[Saved data entries]
|---|

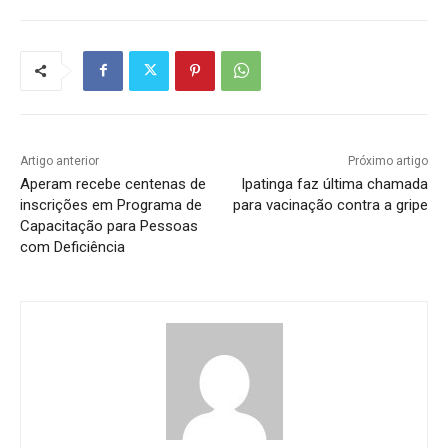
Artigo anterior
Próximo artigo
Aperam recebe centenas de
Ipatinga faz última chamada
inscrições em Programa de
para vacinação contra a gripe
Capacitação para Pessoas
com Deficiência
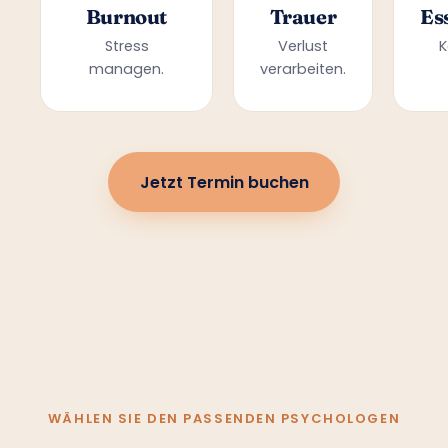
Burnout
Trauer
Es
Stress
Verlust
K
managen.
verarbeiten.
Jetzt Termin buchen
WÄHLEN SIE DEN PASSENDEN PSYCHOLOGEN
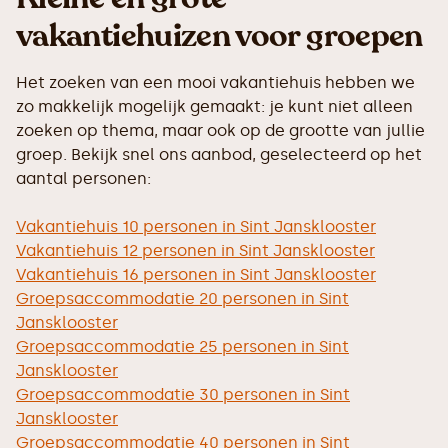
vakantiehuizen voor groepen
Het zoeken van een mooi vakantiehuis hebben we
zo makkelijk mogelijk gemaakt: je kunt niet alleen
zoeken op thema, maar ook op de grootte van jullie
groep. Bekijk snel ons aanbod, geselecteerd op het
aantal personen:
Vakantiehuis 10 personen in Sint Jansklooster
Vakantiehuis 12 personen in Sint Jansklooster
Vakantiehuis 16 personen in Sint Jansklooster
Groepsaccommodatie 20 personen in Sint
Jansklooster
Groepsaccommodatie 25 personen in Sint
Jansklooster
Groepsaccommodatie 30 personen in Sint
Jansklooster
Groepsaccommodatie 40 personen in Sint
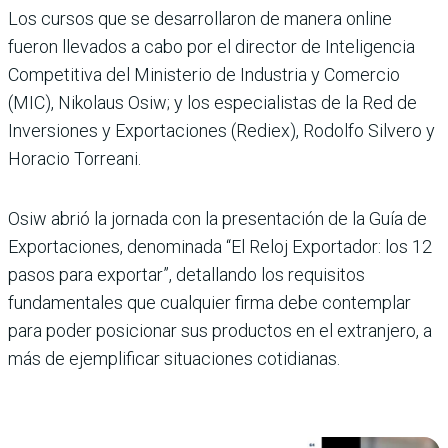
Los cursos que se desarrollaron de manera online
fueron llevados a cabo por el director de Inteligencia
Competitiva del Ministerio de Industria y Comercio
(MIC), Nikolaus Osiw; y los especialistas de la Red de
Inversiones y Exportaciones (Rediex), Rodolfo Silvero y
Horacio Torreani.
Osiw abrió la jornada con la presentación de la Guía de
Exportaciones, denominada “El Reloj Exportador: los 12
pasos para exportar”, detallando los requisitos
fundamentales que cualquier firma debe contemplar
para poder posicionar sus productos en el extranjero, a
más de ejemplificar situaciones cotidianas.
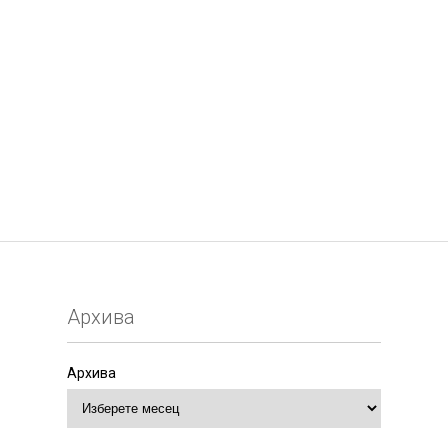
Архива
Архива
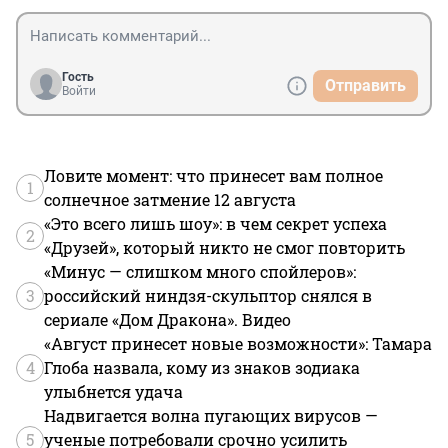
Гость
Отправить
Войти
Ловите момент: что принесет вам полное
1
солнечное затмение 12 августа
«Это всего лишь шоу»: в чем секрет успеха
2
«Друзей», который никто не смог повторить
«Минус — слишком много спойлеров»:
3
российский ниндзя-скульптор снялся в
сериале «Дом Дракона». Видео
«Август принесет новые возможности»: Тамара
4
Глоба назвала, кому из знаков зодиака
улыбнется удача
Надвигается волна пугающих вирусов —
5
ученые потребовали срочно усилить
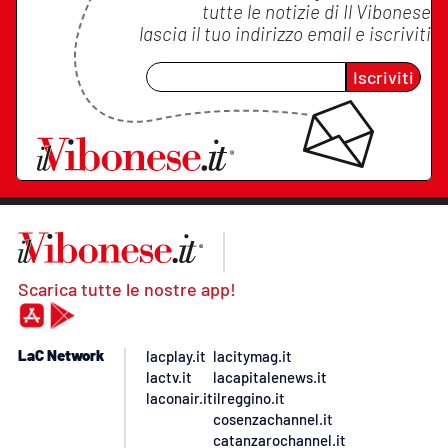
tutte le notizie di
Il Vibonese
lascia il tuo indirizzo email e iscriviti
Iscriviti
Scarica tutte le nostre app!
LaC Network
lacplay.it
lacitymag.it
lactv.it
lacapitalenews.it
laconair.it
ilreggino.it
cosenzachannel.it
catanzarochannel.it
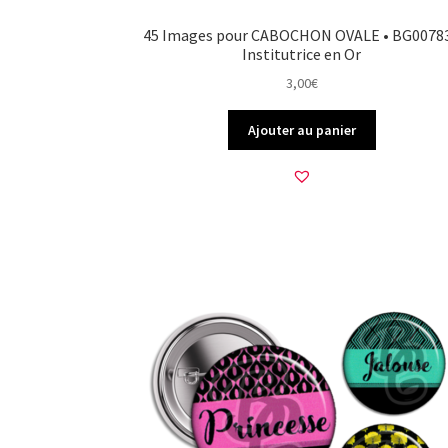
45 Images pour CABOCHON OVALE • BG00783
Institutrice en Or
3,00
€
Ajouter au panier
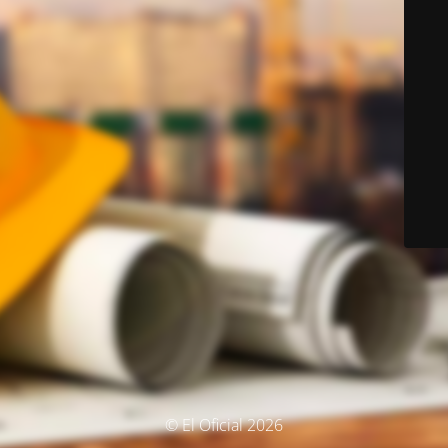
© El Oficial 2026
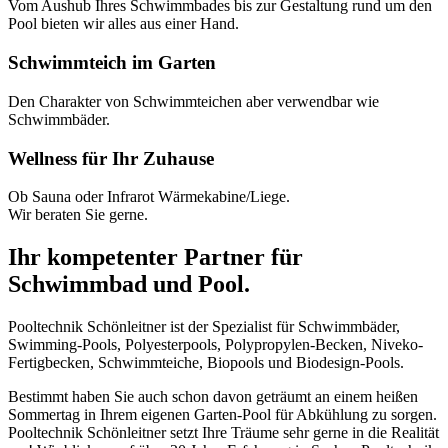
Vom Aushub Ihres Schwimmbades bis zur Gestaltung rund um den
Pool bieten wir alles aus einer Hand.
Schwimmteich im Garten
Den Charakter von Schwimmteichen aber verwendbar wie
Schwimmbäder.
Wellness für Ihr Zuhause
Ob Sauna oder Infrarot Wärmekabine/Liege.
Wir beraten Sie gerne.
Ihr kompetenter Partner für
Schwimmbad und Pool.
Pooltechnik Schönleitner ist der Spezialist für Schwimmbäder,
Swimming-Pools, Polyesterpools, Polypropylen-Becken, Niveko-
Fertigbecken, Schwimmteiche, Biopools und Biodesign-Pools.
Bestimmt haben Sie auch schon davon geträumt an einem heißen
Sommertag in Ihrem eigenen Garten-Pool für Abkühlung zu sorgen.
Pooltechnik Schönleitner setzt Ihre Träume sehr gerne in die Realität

|---|

#### [Your assignment]
Word for word, restate the lines above from the one with "detallando los requisitos" through the one with "Pooltechnik Schönleitner ist", keeping both ends and dropping the pictures.

#### [Result]
pasos para exportar”, detallando los requisitos
fundamentales que cualquier firma debe contemplar
para poder posicionar sus productos en el extranjero, a
más de ejemplificar situaciones cotidianas.
Архива
Архива
Гость
Отправить
Войти
Ловите момент: что принесет вам полное
1
солнечное затмение 12 августа
«Это всего лишь шоу»: в чем секрет успеха
2
«Друзей», который никто не смог повторить
«Минус — слишком много спойлеров»:
3
российский ниндзя-скульптор снялся в
сериале «Дом Дракона». Видео
«Август принесет новые возможности»: Тамара
4
Глоба назвала, кому из знаков зодиака
улыбнется удача
Надвигается волна пугающих вирусов —
5
ученые потребовали срочно усилить
tutte le notizie di
Il Vibonese
lascia il tuo indirizzo email e iscriviti
Iscriviti
Scarica tutte le nostre app!
LaC Network
lacplay.it
lacitymag.it
lactv.it
lacapitalenews.it
laconair.it
ilreggino.it
cosenzachannel.it
catanzarochannel.it
45 Images pour CABOCHON OVALE • BG00783
Institutrice en Or
3,00
€
Ajouter au panier
© El Oficial 2026
Vom Aushub Ihres Schwimmbades bis zur Gestaltung rund um den
Pool bieten wir alles aus einer Hand.
Schwimmteich im Garten
Den Charakter von Schwimmteichen aber verwendbar wie
Schwimmbäder.
Wellness für Ihr Zuhause
Ob Sauna oder Infrarot Wärmekabine/Liege.
Wir beraten Sie gerne.
Ihr kompetenter Partner für
Schwimmbad und Pool.
Pooltechnik Schönleitner ist der Spezialist für Schwimmbäder,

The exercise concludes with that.